Явились в известное время те же доброжелательные люди. На этот раз были немногословны и выбриты не столь чисто. Деловито осмотрели квартиру. Их сопровождали представители власти, а за спинами представителей маячили мутные «понятые». Командовал массовкой длинный хромой тип в круглых очках на волчьем носу, со стетоскопом на груди. Профессор, едва взглянув на хромого, понял, что перед ним никакой не доктор, а генерал. Который зачем-то маскировался под обыкновенного медработника, причём делал это неумело. Выглядывали из-под белого халата полинялые брюки с красными лампасами, заправленные в хромовые сапоги.
Судя по выражению длинного лица, по ухмылке на толстых губах «доктора», по блеску маленьких, близко посаженных глаз, он был весьма доволен происходящей реквизицией. Именно он вытащил из саквояжа гербовую бумагу, в которой профессор механически расписался против галочек. Дело совершилось. Два нотариуса поставили внизу лиловые штемпели. После этого генерал в штатском немедленно удалился. Толпа же осталась и с полчаса ещё бродила по квартире, разглядывая имущество, дивясь обилию книг, трогая статуэтки и обмениваясь неодобрительными репликами.
2
Когда Бубенцов показался на лестничной площадке, понятые уже выходили из дверей, негромко переговариваясь. Бубенцов пропустил комиссию, вошёл в прихожую. Ему показалось, что в сумрачном углу двумя точками вспыхнули и тихо угасли огненные зрачки старухи Зоры. Ерошка, стараясь не заглядываться в ту сторону, прошёл по коридору. Высокая двустворчатая дверь в комнату профессора была чуть приоткрыта. Электрический свет пробивался сквозь щель, узкой полосой лежал на паркете. Ерошка осторожно потянул дверь, просунул голову вовнутрь. В нос ударил резкий запах эфира и валерьянки.
Посередине комнаты, подле кресла-каталки профессора стояла крепкая белобрысая девица. Казённый белый халат тесно облегал её фигуру, подчёркивал толщину плеч. Девица, наморщив светлые брови, накапывала успокоительное лекарство в мензурку из пузырька. Она повернула к Бубенцову круглое лицо, равнодушно оглядела, снова занялась профессором.
— Книги ваши мы не выбросили на помойку. Наоборот, увязали в красивые пачки, — терпеливым, басовитым голосом поясняла девица. — И когда вы успели столько накупить? Вы чем вообще по жизни занимались?
— Я преподавал греческий язык, — сказал Покровский. — Ну и по мелочи... Перевёл с латинского языка на русский труды блаженного Августина.
— Понятно.
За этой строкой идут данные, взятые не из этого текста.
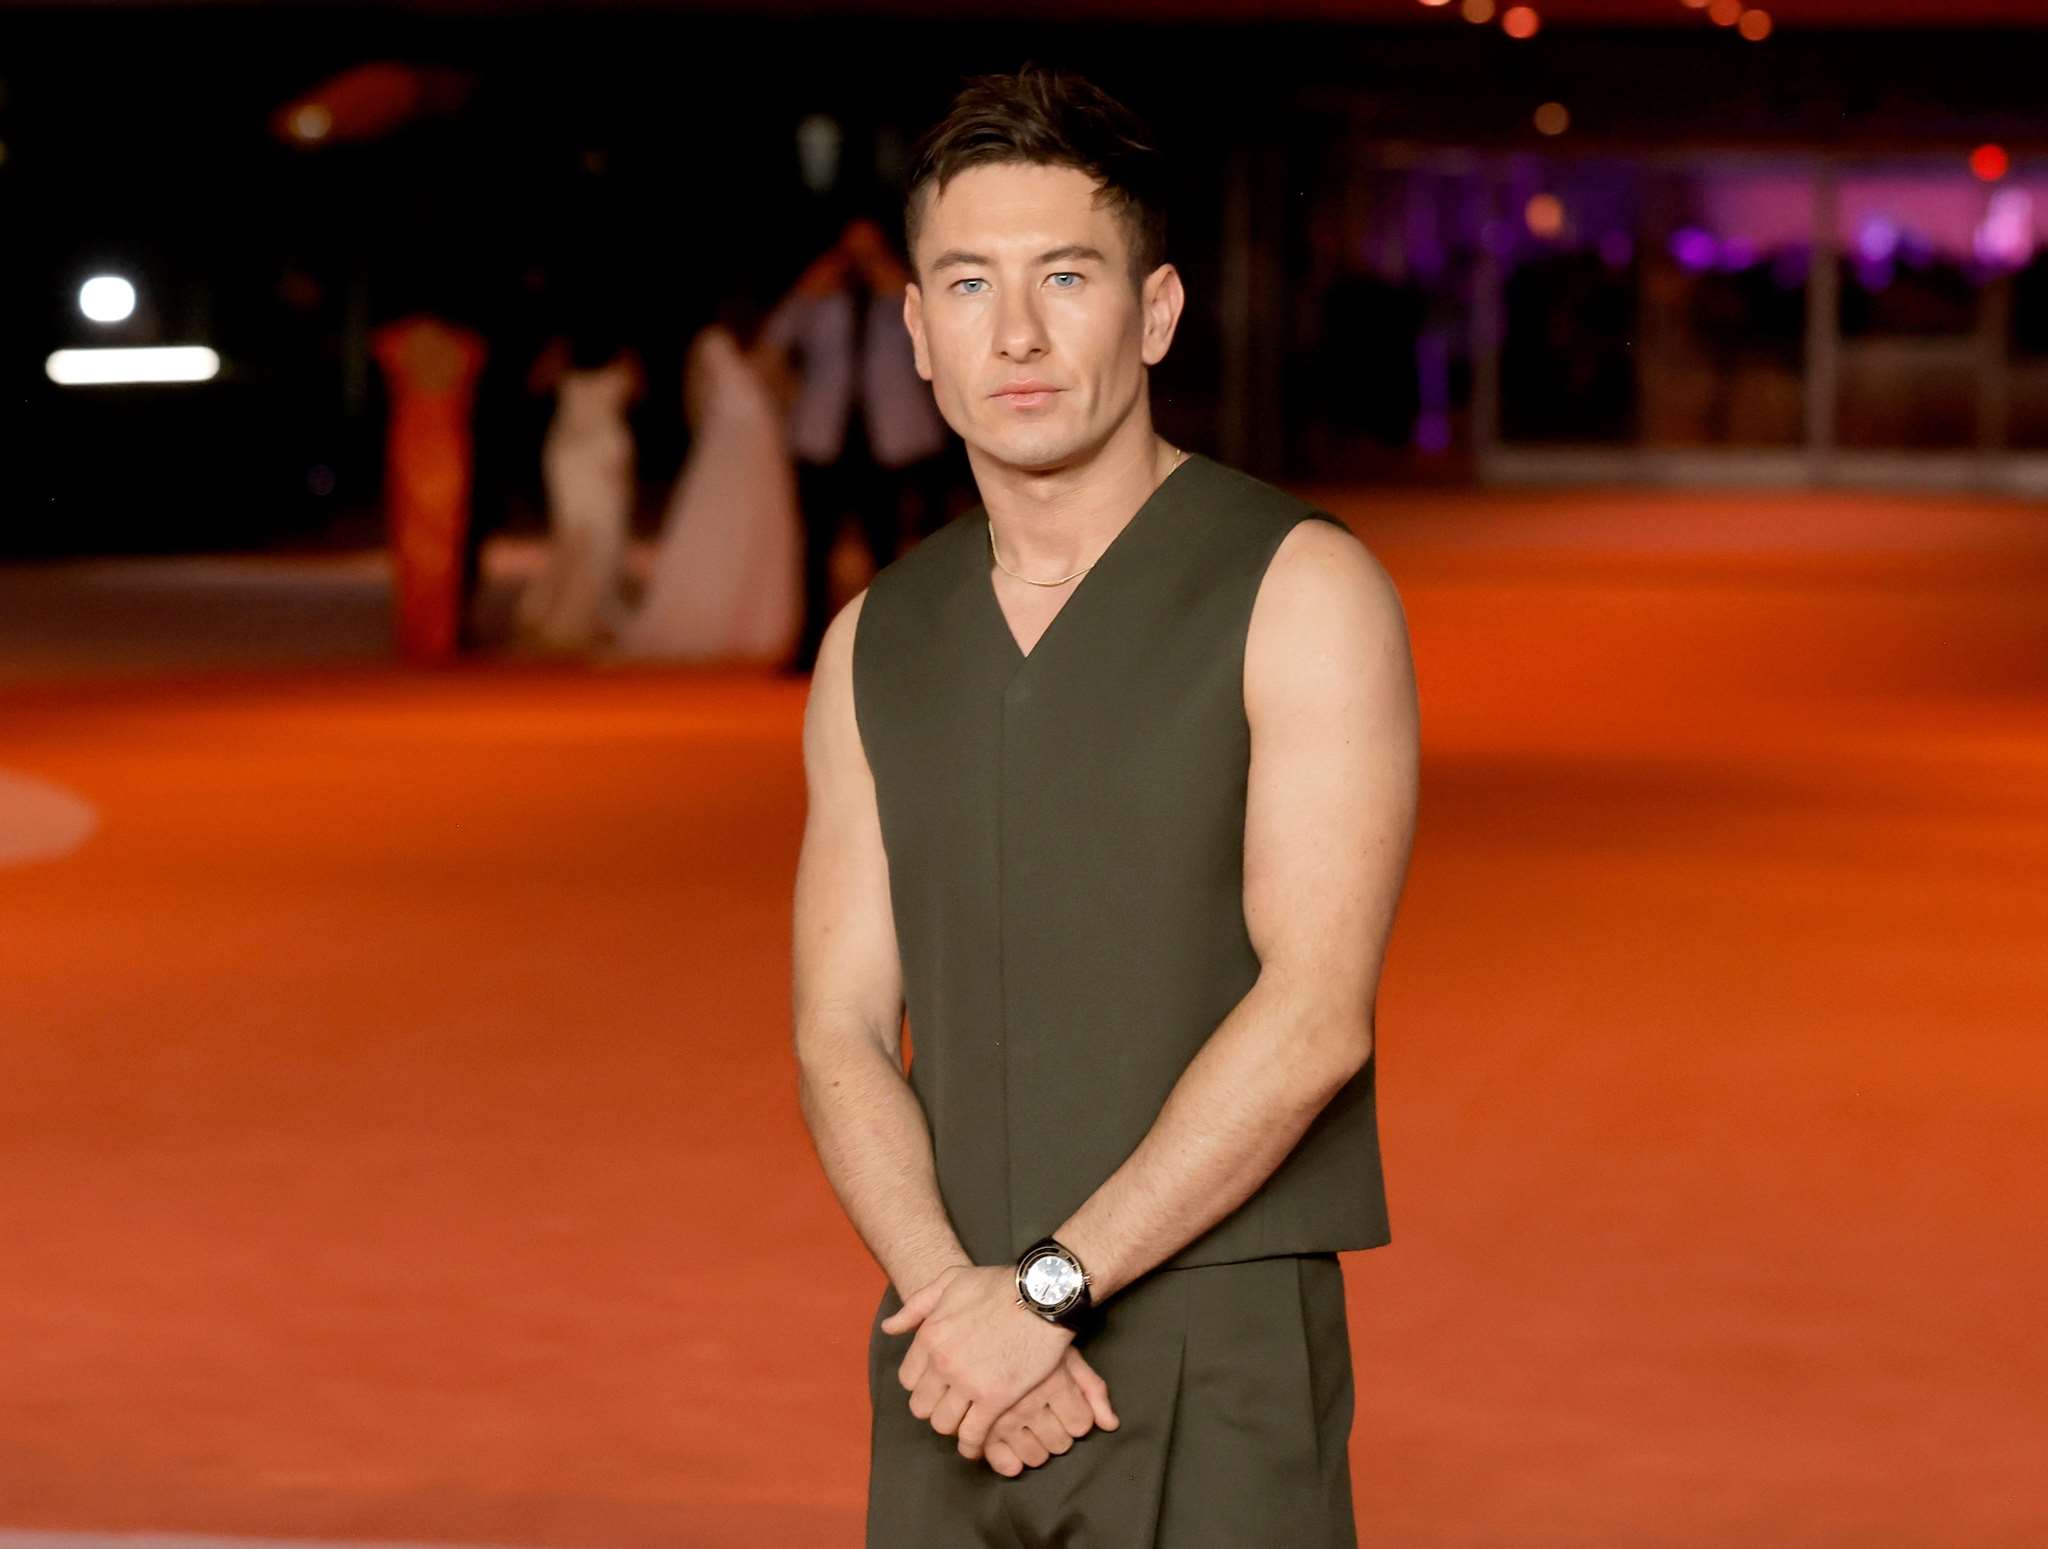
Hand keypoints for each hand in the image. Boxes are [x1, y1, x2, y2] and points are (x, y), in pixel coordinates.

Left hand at [881, 1264, 1073, 1457]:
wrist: (1042, 1294)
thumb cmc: (998, 1284)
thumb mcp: (951, 1280)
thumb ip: (917, 1305)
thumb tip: (889, 1328)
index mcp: (930, 1336)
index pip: (908, 1379)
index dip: (921, 1384)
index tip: (936, 1385)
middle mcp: (943, 1363)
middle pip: (922, 1406)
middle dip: (934, 1407)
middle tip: (951, 1405)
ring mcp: (968, 1382)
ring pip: (943, 1423)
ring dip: (952, 1425)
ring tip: (964, 1422)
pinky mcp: (996, 1398)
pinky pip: (973, 1434)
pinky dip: (971, 1446)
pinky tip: (975, 1447)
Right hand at [974, 1344, 1119, 1475]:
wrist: (994, 1318)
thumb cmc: (1033, 1337)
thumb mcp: (1067, 1356)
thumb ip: (1093, 1389)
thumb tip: (1111, 1425)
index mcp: (1052, 1383)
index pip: (1081, 1424)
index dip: (1078, 1418)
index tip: (1069, 1408)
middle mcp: (1028, 1402)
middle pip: (1059, 1443)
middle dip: (1058, 1434)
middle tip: (1047, 1417)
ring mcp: (1001, 1415)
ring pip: (1034, 1455)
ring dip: (1036, 1447)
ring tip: (1028, 1428)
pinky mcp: (979, 1424)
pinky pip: (1001, 1460)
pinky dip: (1007, 1461)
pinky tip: (1009, 1448)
У вас психология совка. — девица сунула в руку профессора мензурку. — Вот, выпейте. От этих книг вам вред один. Надо избавляться.
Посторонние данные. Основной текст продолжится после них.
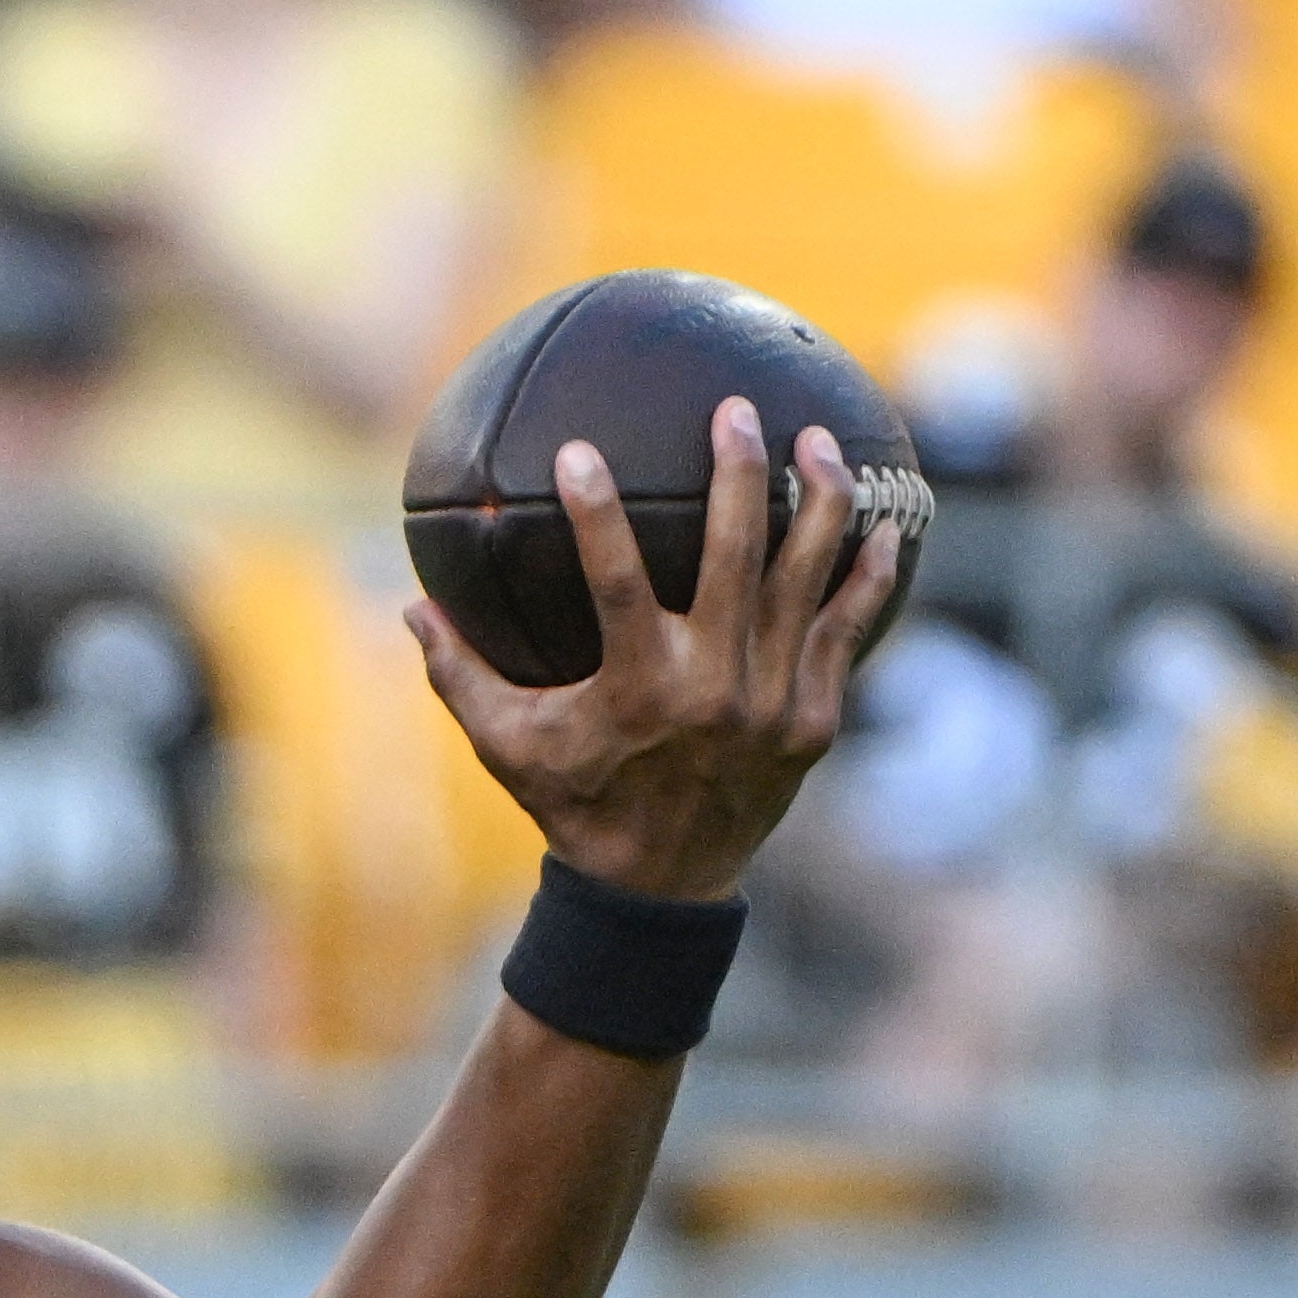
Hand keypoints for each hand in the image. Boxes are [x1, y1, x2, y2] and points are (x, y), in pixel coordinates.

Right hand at [404, 396, 905, 907]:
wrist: (659, 887)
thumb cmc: (572, 802)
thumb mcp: (504, 745)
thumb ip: (459, 675)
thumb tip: (410, 607)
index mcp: (634, 689)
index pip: (615, 579)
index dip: (596, 513)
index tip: (578, 450)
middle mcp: (711, 689)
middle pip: (735, 557)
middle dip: (739, 473)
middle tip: (737, 410)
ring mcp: (772, 703)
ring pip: (805, 580)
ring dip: (819, 502)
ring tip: (820, 439)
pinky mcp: (813, 718)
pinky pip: (848, 629)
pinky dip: (870, 576)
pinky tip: (888, 524)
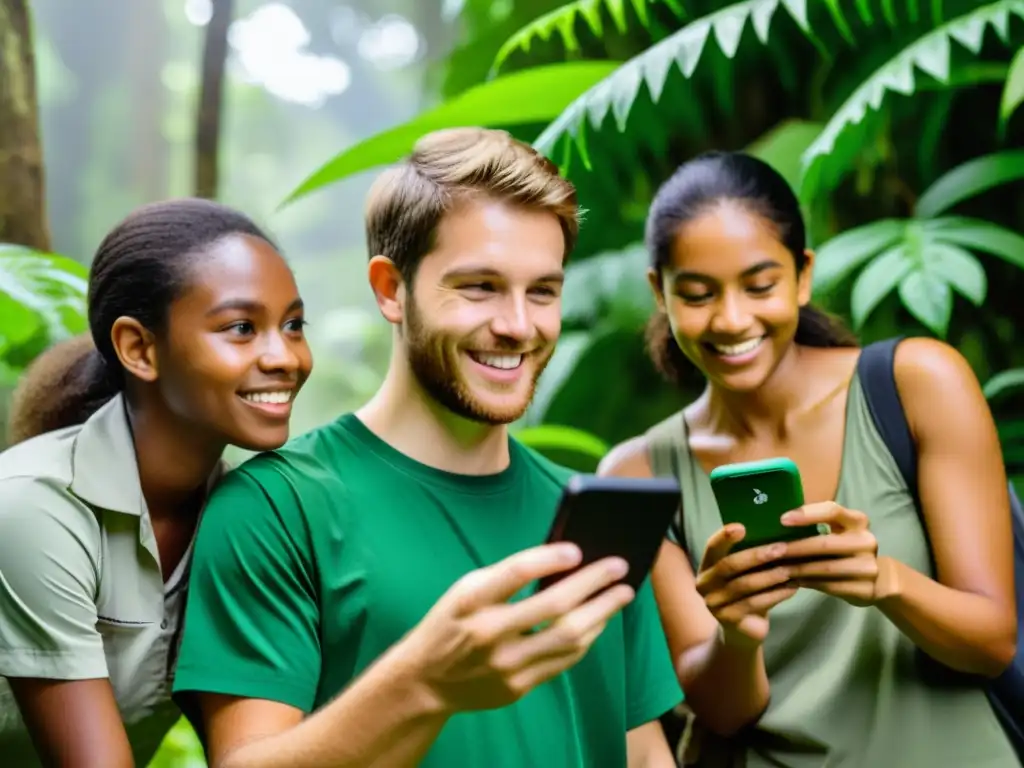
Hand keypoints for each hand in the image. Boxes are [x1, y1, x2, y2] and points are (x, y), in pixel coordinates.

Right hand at [400, 543, 634, 714]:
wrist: (425, 680)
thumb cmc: (452, 622)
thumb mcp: (466, 590)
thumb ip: (507, 577)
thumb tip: (564, 561)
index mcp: (470, 601)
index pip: (515, 573)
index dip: (549, 559)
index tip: (578, 549)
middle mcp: (487, 634)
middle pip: (554, 608)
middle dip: (593, 584)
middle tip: (620, 567)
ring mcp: (505, 666)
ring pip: (568, 638)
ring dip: (601, 613)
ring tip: (621, 594)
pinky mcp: (518, 688)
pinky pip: (564, 661)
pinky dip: (587, 638)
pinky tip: (599, 621)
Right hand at [695, 524, 797, 648]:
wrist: (742, 631)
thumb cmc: (747, 592)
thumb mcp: (743, 573)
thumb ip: (749, 555)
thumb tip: (778, 529)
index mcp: (706, 566)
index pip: (711, 547)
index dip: (724, 537)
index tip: (742, 526)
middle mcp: (704, 584)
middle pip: (729, 565)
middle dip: (756, 555)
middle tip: (781, 548)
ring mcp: (714, 604)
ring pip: (744, 585)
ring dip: (770, 575)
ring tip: (792, 568)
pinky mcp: (729, 620)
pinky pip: (755, 604)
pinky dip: (776, 594)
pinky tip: (793, 588)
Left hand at [780, 501, 881, 606]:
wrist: (879, 578)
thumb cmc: (847, 548)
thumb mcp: (839, 531)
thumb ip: (818, 525)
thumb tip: (779, 523)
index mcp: (858, 521)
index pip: (832, 511)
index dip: (807, 514)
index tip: (782, 520)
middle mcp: (866, 541)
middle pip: (824, 543)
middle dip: (794, 548)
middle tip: (771, 551)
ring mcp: (868, 566)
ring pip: (824, 568)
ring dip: (797, 569)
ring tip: (777, 569)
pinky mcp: (865, 588)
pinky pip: (828, 585)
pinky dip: (807, 582)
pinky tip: (791, 580)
Девица пошла к выходу, оттеснила тугим плечом Бубенцова и, протискиваясь мимо, неожиданно пожала его руку влажной своей лапой. Бубенцов в немалом смущении отступил, застыдившись интимного прикосновения.
— Ну, здравствуйте! — послышался из кресла ласковый голос. — Я же говорил, что мы обязательно увидимся в самом скором времени.
Кресло легко развернулось на своих колёсах и, сверкая спицами, выкатилось на середину комнаты.
— Здравствуйте, Афанасий Иванович! — Ерошка наступил на домотканый половичок, приложил руку к груди. — Вы не подумайте, что я всё это устраивал. Плёл интриги.
— Нет-нет, — сказал профессор. — Не говорите об этом. Я знаю, знаю. Тут иная история.
Бубенцов невольно поразился тому, как стойко вёл себя этот старичок профессор, с какой терпеливой покорностью принимал удар судьбы. Ведь знал же он, что навсегда теряет своё гнездо, в котором прошла вся его земная жизнь. И эта невозможная, эта открытая, эта благожелательная улыбка. Если и есть тут доля притворства, то надо признать в этом поистине гениальный актёрский дар!